Der beliebteste Erklärungsansatz bezieht sich auf die Gentrifizierung von Stadtteilen. Mit der Modernisierung alter Häuser steigen die Preise für Mieten und Eigentumswohnungen. Alteingesessene Bewohner können sich bestimmte Gegenden nicht mehr leisten. Sie verlassen ihren Kiez, es folgen junge, besser verdienende Bürger. Aber obwohl die Immobilienpreise im Osten der Stadt, besonders in Szenevierteln wie Prenzlauer Berg, Mitte oder auch Friedrichshain, exorbitant gestiegen sind, wohnen viele Bürger, die in das Feindbildschema der Linksextremisten passen, im Westen. Laut Sozialatlas 2009 befinden sich die besten Wohngegenden in den Stadtteilen Steglitz, Zehlendorf und Wilmersdorf.

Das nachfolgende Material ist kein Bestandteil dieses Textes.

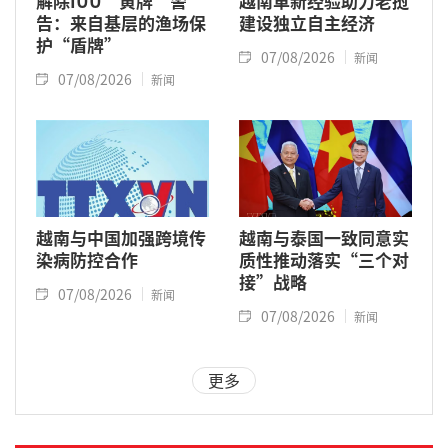
解除IUU“黄牌”警
越南革新经验助力老挝
告：来自基层的渔场保
建设独立自主经济
护“盾牌”
07/08/2026
新闻
07/08/2026
新闻
越南与中国加强跨境传
越南与泰国一致同意实
染病防控合作
质性推动落实“三个对
接”战略
07/08/2026
新闻
07/08/2026
新闻
更多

Die Besitzer der abgefackelten Autos sind für die Brandstifter anonym. "Es geht den Tätern und ihren Sympathisanten nicht um reiche oder wichtige Persönlichkeiten als solche", sagt Hans-Gerd Jaschke, Professor für Polizei- und Sicherheitsmanagement an der Hochschule für Wirtschaft und Recht in Berlin. Ansatzpunkt sei "die Vertreibung der ,Armen' durch ,Reiche' im Rahmen von Luxusmodernisierungen". Im Osten schlägt trotz der Verbürgerlichung der Bevölkerungsstruktur das Herz noch links. Außerdem ist Berlin für seine ausgeprägte linksautonome Szene berüchtigt. So wohnen laut einer Studie des Berliner Verfassungsschutzes die meisten Tatverdächtigen in Friedrichshain, Neukölln, Prenzlauer Berg und Kreuzberg. Bei Brandstiftungen leben 28 Prozent der ermittelten Tatverdächtigen sogar in direkter Nähe zum Tatort. Wo Autos angezündet werden, sind die meisten Treffpunkte und Wohnorte gewaltbereiter Linksextremisten. Das wird man auch an diesem Wochenende sehen, wenn nicht nur Autos angezündet werden, sondern zum 1. Mai Gewalt in allen Spielarten zu spüren ist.